The Productivity Obsession: Can We Create More Space for Humanness? (link)
‘Productivity’ is a word that makes me (and other introverts/HSPs) squirm a little. I like to keep it at arm’s length…
Not because I don’t think it’s good to be productive, don’t get me wrong. I mean, I love working hard and getting stuff done.
But because it has become a bit of a cultural obsession; an obsession which often completely misses the point. Many times we focus on productivity itself. The doing more and becoming more efficient and like machines we are striving to be productive for productive’s sake.
The Distraction of Productivity
This can ironically distract us from what I believe productivity is really about: creating space and time around the edges for life to thrive.
You don’t have to look far online to find people offering all the solutions under the sun to keep you productive and focussed. But most of us don’t need advice on how to become more productive or tools to help us become more efficient.
I’ve been thinking about this word, ‘productivity’ a lot. This is partly inspired by a series of interviews Michael Hyatt conducted recently. He spoke to experts to look at aspects of productivity such as focus, sleep and energy, and getting things done.

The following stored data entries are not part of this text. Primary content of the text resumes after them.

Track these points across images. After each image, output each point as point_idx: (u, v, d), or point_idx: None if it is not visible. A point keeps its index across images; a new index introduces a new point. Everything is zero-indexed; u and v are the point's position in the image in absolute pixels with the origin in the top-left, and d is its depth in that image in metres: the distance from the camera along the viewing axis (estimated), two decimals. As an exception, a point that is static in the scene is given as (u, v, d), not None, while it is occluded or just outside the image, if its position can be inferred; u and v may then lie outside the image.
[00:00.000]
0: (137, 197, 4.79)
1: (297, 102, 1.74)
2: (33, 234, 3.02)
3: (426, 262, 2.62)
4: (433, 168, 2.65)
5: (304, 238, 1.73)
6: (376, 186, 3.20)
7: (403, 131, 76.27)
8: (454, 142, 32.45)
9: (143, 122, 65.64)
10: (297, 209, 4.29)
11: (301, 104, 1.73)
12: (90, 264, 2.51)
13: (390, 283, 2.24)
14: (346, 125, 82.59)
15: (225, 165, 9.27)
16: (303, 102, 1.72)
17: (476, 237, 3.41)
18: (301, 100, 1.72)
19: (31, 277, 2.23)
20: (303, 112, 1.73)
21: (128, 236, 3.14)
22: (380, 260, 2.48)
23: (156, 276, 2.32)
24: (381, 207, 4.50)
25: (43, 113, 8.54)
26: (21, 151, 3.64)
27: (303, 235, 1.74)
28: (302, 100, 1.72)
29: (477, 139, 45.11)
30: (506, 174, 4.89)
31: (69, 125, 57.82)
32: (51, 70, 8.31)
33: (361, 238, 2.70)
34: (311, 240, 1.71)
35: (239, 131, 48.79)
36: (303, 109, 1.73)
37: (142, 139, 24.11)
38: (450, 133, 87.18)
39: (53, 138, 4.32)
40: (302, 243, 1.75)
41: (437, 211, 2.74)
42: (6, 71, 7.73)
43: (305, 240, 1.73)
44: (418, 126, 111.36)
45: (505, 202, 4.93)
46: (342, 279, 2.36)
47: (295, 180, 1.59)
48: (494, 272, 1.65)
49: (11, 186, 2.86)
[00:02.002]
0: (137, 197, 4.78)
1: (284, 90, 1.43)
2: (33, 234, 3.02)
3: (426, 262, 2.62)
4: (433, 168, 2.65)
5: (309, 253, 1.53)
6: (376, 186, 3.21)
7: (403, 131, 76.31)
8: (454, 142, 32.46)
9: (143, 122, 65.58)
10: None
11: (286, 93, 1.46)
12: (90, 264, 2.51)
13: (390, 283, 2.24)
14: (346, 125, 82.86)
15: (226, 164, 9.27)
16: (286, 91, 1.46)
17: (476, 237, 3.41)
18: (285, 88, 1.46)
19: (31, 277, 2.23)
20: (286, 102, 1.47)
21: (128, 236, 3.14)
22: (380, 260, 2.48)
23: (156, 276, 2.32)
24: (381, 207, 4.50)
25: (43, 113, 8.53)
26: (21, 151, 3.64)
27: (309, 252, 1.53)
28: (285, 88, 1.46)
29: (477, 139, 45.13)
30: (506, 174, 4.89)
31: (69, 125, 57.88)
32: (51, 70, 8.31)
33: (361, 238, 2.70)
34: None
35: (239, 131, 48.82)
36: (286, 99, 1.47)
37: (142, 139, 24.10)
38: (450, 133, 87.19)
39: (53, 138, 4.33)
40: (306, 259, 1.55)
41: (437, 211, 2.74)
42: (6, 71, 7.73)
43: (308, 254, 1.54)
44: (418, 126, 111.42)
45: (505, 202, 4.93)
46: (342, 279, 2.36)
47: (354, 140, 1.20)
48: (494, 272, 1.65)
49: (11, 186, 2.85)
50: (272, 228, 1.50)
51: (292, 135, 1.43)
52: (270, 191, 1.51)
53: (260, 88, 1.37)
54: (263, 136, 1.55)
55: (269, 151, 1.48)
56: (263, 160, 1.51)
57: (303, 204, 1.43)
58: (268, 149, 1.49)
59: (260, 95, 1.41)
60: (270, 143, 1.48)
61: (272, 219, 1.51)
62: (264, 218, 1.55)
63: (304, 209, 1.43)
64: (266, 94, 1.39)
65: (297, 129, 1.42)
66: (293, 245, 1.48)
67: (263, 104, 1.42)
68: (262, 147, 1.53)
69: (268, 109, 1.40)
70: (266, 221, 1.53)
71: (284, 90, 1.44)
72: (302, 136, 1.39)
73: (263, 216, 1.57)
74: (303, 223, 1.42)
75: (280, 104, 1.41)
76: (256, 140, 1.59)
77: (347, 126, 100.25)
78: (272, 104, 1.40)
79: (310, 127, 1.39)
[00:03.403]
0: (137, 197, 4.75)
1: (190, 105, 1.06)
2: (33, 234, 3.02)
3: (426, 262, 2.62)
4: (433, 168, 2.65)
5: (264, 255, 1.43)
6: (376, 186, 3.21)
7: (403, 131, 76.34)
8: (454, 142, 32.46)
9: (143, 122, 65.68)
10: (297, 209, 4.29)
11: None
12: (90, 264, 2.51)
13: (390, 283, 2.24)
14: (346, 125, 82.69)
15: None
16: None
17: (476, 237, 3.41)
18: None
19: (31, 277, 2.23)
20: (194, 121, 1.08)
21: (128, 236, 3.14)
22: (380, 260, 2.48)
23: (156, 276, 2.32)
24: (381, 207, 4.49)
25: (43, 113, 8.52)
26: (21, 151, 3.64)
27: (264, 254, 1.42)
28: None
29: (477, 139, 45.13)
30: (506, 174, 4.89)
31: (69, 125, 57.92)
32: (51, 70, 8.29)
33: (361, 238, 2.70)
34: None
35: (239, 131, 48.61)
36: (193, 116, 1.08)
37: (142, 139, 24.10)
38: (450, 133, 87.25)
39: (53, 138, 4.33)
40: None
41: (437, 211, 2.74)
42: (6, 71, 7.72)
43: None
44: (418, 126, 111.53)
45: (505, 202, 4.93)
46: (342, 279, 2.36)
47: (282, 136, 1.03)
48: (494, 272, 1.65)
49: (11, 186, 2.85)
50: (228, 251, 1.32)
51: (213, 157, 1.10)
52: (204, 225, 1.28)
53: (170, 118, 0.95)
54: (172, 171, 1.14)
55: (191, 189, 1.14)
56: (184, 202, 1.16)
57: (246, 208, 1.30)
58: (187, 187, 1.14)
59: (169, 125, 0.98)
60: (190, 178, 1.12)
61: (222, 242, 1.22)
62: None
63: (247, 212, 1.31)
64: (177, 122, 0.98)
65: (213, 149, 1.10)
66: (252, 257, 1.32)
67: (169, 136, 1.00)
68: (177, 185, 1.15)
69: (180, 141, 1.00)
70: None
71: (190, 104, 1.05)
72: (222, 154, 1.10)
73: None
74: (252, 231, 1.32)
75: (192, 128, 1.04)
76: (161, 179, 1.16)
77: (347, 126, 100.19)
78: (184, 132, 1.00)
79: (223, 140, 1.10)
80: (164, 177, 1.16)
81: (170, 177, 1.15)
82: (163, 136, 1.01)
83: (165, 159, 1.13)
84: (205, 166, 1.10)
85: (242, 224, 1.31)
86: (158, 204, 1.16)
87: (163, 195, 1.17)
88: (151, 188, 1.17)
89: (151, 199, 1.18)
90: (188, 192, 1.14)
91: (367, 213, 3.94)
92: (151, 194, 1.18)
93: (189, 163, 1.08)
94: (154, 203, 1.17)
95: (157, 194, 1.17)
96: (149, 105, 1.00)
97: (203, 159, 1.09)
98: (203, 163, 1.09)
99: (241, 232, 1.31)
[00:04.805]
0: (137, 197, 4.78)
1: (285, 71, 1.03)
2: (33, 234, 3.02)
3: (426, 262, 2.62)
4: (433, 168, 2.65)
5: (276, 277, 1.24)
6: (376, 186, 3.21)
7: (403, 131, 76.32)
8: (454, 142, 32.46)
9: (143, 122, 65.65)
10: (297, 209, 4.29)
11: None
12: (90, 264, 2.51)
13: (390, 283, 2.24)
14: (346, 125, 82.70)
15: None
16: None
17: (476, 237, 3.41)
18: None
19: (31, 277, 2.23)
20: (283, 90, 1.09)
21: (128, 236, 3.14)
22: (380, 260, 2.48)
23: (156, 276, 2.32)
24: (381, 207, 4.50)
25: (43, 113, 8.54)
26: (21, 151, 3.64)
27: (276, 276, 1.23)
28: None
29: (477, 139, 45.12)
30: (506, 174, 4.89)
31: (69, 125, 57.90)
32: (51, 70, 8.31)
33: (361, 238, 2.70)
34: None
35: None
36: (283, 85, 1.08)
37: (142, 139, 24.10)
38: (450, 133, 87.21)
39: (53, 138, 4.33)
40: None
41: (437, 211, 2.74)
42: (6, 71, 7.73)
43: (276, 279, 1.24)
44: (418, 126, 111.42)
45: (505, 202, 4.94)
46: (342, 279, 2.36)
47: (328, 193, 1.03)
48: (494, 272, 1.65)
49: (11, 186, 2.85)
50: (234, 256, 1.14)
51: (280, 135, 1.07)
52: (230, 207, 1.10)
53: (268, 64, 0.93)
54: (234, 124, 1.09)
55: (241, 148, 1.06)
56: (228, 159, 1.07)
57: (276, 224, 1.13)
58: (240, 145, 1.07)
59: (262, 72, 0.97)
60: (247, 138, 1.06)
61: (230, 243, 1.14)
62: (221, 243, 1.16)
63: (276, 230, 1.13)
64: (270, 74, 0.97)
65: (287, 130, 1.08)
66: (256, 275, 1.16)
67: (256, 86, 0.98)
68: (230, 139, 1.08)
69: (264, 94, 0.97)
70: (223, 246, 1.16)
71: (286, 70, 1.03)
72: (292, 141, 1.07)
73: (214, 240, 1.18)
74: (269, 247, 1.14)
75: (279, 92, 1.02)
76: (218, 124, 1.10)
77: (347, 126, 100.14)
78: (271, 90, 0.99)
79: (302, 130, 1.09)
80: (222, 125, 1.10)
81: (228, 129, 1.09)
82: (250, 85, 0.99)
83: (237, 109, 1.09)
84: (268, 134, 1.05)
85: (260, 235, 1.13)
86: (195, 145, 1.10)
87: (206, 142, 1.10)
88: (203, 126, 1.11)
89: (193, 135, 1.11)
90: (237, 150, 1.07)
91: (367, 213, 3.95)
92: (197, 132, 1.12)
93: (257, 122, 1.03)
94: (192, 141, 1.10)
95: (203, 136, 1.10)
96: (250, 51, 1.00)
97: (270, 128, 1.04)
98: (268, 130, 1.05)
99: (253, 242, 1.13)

I have a tendency to go on periodic productivity binges. Seasons when I will read books, watch videos, listen to interviews and obsess on new ways to be more productive in my work, life, and creativity. Unfortunately it’s rare that I read or hear what I really need to be told at moments like this…
“Turn this off and go and do what you know you need to do”.
Because the truth is, most of us instinctively know how to be productive. We don’t need to be told, but there is something quite nice about the procrastinatory reward of learning about productivity theories, tools, and techniques. It feels productive yet requires no hard action.
This question has come up again and again for me: Why productivity? To what ends? For what purpose? Where does it stop?
This has encouraged me to step back because when we pour productivity on short term thinking we fail to see the purpose in it all.
If we don’t have a deeper, positive purpose beyond the demands others place on us then we’re on a slippery slope. Welcome the regret, dissatisfaction and burnout.